### TASK DESCRIPTION
Pull out every line below containing the word "public".
-- Opening Marker --
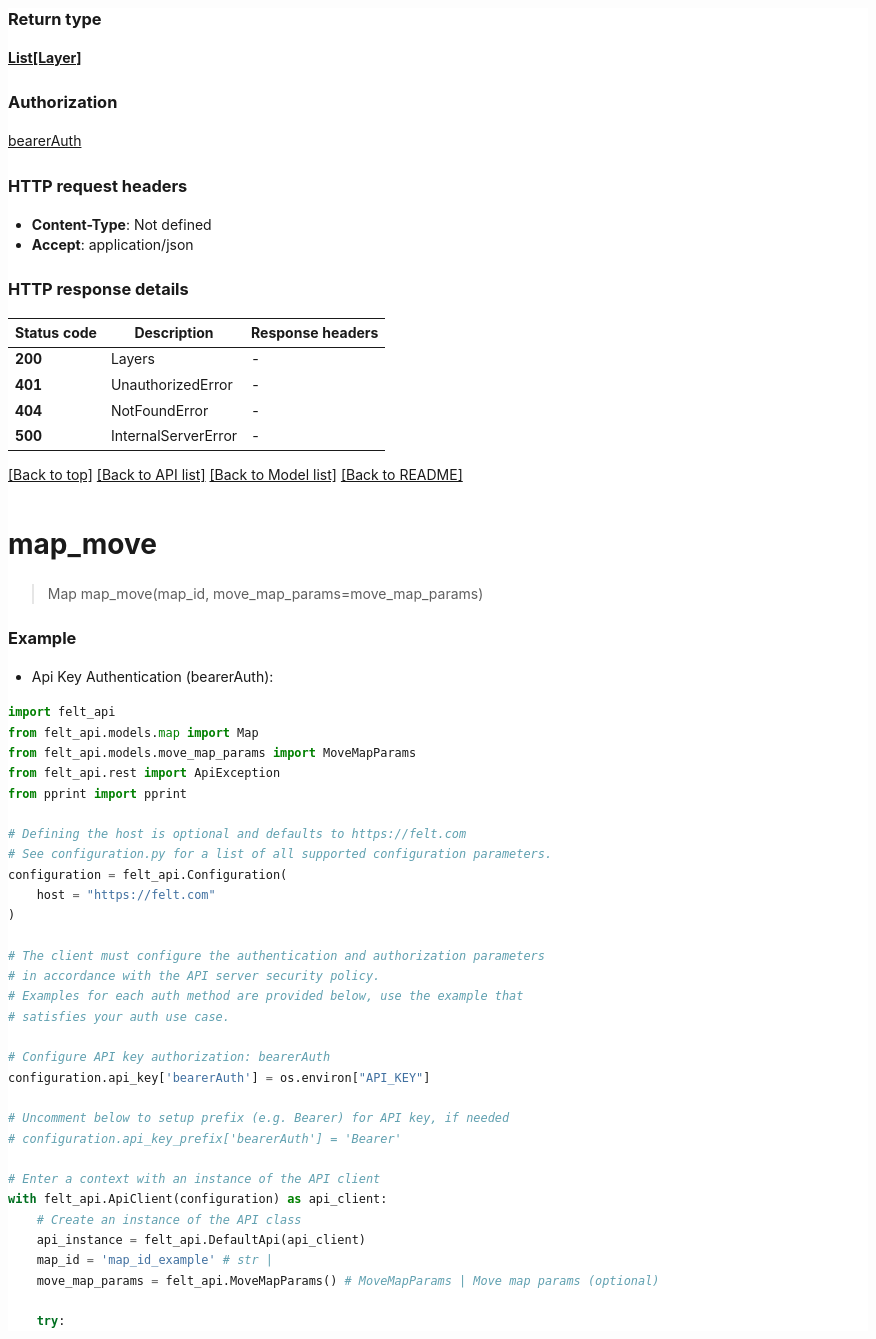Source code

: ### Return type

[**List[Layer]**](Layer.md)

### Authorization

[bearerAuth](../README.md#bearerAuth)

### HTTP request headers

 - **Content-Type**: Not defined
 - **Accept**: application/json

### HTTP response details

| Status code | Description | Response headers |
|-------------|-------------|------------------|
**200** | Layers |  -  |
**401** | UnauthorizedError |  -  |
**404** | NotFoundError |  -  |
**500** | InternalServerError |  -  |

[[Back to top]](#) [[Back to API list]](../README.md#documentation-for-api-endpoints) [[Back to Model list]](../README.md#documentation-for-models) [[Back to README]](../README.md)

# **map_move**
> Map map_move(map_id, move_map_params=move_map_params)

### Example

* Api Key Authentication (bearerAuth):

```python
import felt_api
from felt_api.models.map import Map
from felt_api.models.move_map_params import MoveMapParams
from felt_api.rest import ApiException
from pprint import pprint

# Defining the host is optional and defaults to https://felt.com
# See configuration.py for a list of all supported configuration parameters.
configuration = felt_api.Configuration(
    host = "https://felt.com"
)

# The client must configure the authentication and authorization parameters
# in accordance with the API server security policy.
# Examples for each auth method are provided below, use the example that
# satisfies your auth use case.

# Configure API key authorization: bearerAuth
configuration.api_key['bearerAuth'] = os.environ["API_KEY"]

# Uncomment below to setup prefix (e.g. Bearer) for API key, if needed
# configuration.api_key_prefix['bearerAuth'] = 'Bearer'

# Enter a context with an instance of the API client
with felt_api.ApiClient(configuration) as api_client:
    # Create an instance of the API class
    api_instance = felt_api.DefaultApi(api_client)
    map_id = 'map_id_example' # str | 
    move_map_params = felt_api.MoveMapParams() # MoveMapParams | Move map params (optional)

    try:
```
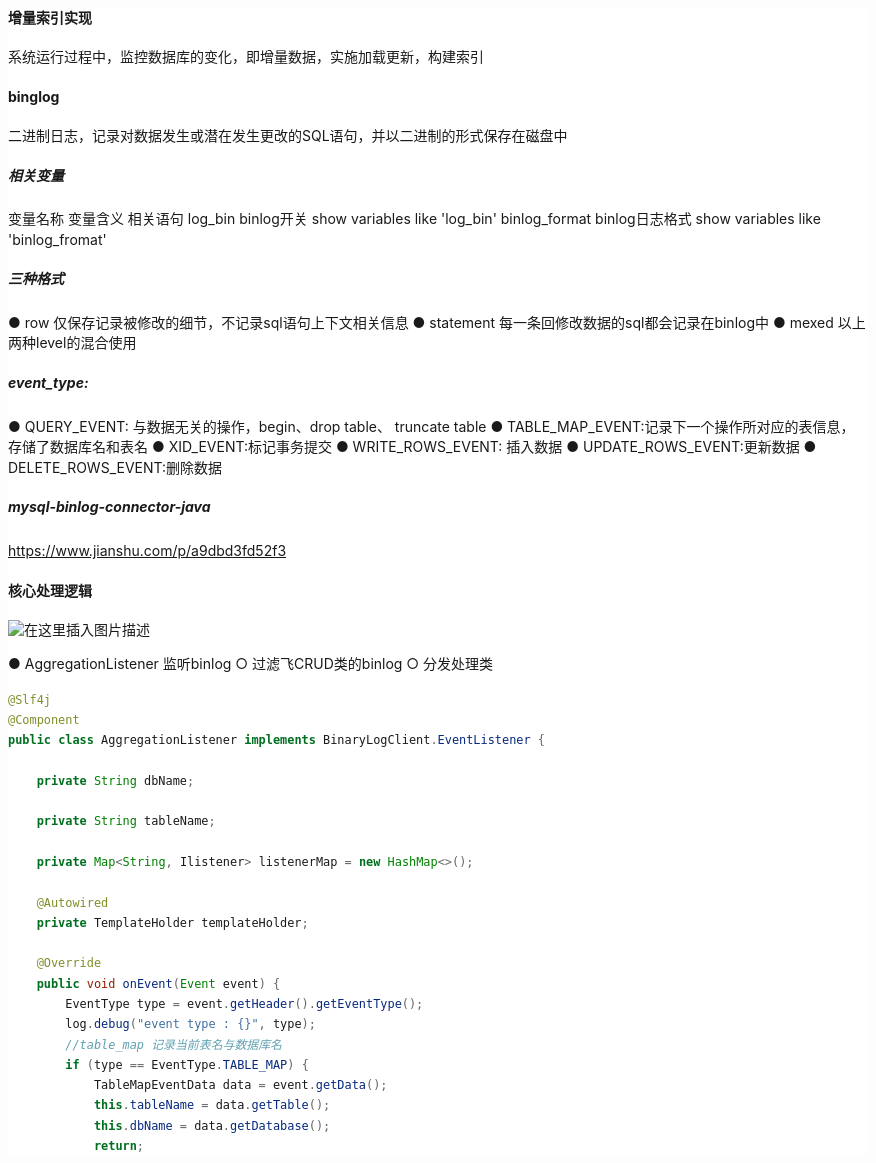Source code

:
 ```java
```


#### 增量索引实现
系统运行过程中，监控数据库的变化，即增量数据，实施加载更新，构建索引

#### binglog
二进制日志，记录对数据发生或潜在发生更改的SQL语句，并以二进制的形式保存在磁盘中

##### 相关变量

变量名称	变量含义	相关语句
log_bin	binlog开关	show variables like 'log_bin'
binlog_format	binlog日志格式	show variables like 'binlog_fromat'

##### 三种格式

● row 仅保存记录被修改的细节，不记录sql语句上下文相关信息
● statement 每一条回修改数据的sql都会记录在binlog中
● mexed 以上两种level的混合使用

##### event_type:
● QUERY_EVENT: 与数据无关的操作，begin、drop table、 truncate table
● TABLE_MAP_EVENT:记录下一个操作所对应的表信息，存储了数据库名和表名
● XID_EVENT:标记事务提交
● WRITE_ROWS_EVENT: 插入数据
● UPDATE_ROWS_EVENT:更新数据
● DELETE_ROWS_EVENT:删除数据

##### mysql-binlog-connector-java
https://www.jianshu.com/p/a9dbd3fd52f3


#### 核心处理逻辑

![在这里插入图片描述](https://img-blog.csdnimg.cn/ff1da10aec944dca8761c6aa5274b909.png?x-oss-process=image/watermark,type_d3F5LXplbmhlaQ,shadow_50,text_Q1NETiBA5Yir5om-5oiR5omT55CD5LqG,size_20,color_FFFFFF,t_70,g_se,x_16)



● AggregationListener 监听binlog
  ○ 过滤飞CRUD类的binlog
  ○ 分发处理类


```java
@Slf4j
@Component
public class AggregationListener implements BinaryLogClient.EventListener {

    private String dbName;

    private String tableName;

    private Map<String, Ilistener> listenerMap = new HashMap<>();

    @Autowired
    private TemplateHolder templateHolder;

    @Override
    public void onEvent(Event event) {
        EventType type = event.getHeader().getEventType();
        log.debug("event type : {}", type);
        //table_map 记录当前表名与数据库名
        if (type == EventType.TABLE_MAP) {
            TableMapEventData data = event.getData();
            this.tableName = data.getTable();
            this.dbName = data.getDatabase();
            return;
```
-- Closing Marker --
### FINAL ANSWER
public class AggregationListener implements BinaryLogClient.EventListener {
    public void onEvent(Event event) {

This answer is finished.